Mom of three takes in six kids after her friend loses battle to cancer
Virginia mom of three Stephanie Culley is reminding the world what true friendship is after taking in her dying friend’s six children.
Culley’s childhood best friend Beth Laitkep died of breast cancer in May. The women became friends when they were teenagers and working at Wal-Mart together. Laitkep moved back to Virginia, and the ladies began rekindling their long friendship. Laitkep had fought cancer before, but this time it had spread to her spine and brain, Today reported.

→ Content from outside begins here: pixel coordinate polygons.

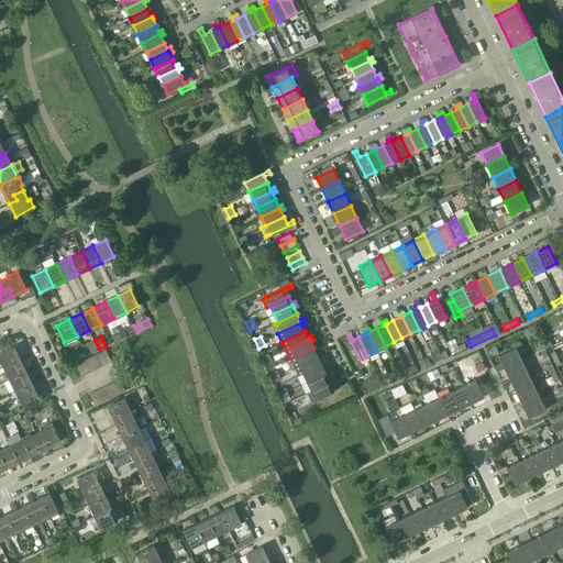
[(0,352),(0,360),(3,367),(20,359),(14,346),(0,352)]
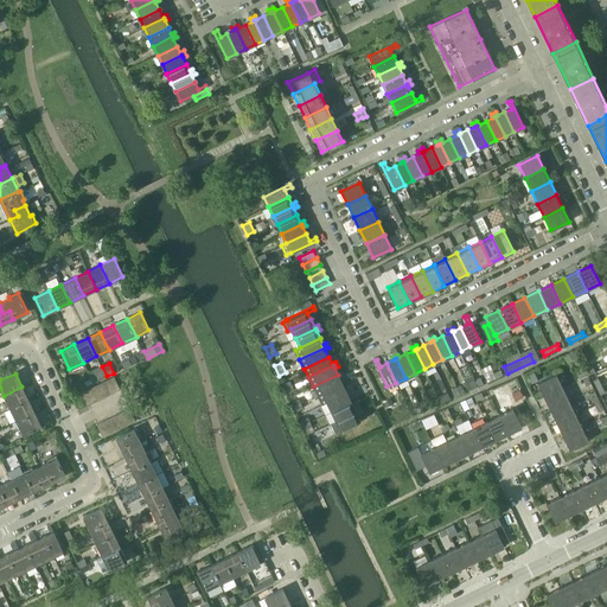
[(317,396),(342,383),(340,381),(338,375),(313,387),(317,396)]
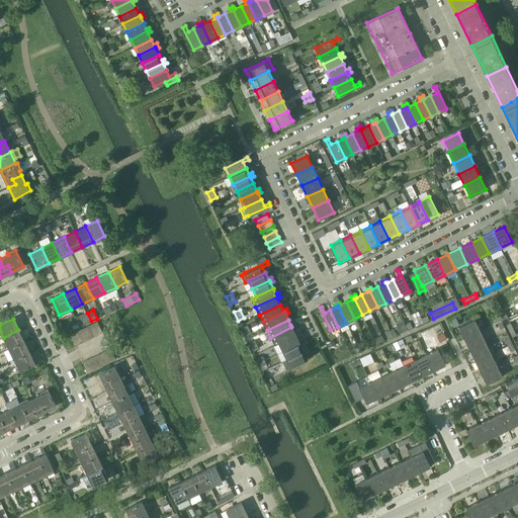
[(475,320),(458,328),(464,339),(480,331),(475,320)]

As she struggled to fight the disease, her kids became close with Stephanie and the whole Culley family, which includes three children. “I was over there all the time,” Culley shared, “and I took my children down there with me. We all got really close.” With her children’s’ fathers not in the picture, Laitkep asked her friend if she’d be willing to take on a tremendous responsibility – taking care of her six children if she passed away.
Culley said she tried to remain positive when her friend would ask about her. “I would try to laugh it off,” she said. “I said, ‘We’re going to get you well, you’re going to live, we’re going to raise our grandbabies together.” Eventually the question of who would take care of Will, 15; Selena, 14; Jaxson, 11; Dallas, 10; Lily, 5; and Ace, 2 became more serious. Her friend asked her, “Can you do this? I know you will do this, but can you do nine kids?”
So Culley sat down with her husband and kids to talk about if the family could handle growing to 11 people. “My children were screaming ‘Yes!’ at the tops of their lungs. They got to have their best friends become their brothers and sisters,” she said. Any parent knows that taking care of one child requires a lot of time and energy, but that taking care of nine will be a tremendous, ongoing process. But Laitkep didn’t want her children to be split apart and for Culley, honoring her friend’s wishes was incredibly important.
The Virginia mom says she’s changed as a person because of the experience. “I don’t sweat the small stuff anymore,” Culley shared. “Snotty noses, disastrous house, laundry as tall as the ceiling? Beth would give anything for that right now, and I have that.” She hopes their story will inspire others in similar situations to open their hearts to children who need them. “They might be wondering if they could take two children,” she explained. “They might see me and think, ‘If she could have nine, I could take two.'”
The family is waiting until later to talk about adoption. Culley said, “That decision will be made down the road when the children are ready.” This week the Culleys were granted permanent custody of Laitkep’s children. “The kids, my husband and I are extremely relieved for this to be over. Now we can move on with the rest of our lives and work at finding our ‘normal,’ if that is even possible with a family this large.”
A GoFundMe page has been set up for the six children. People from all over the world have raised more than $65,000 for the family.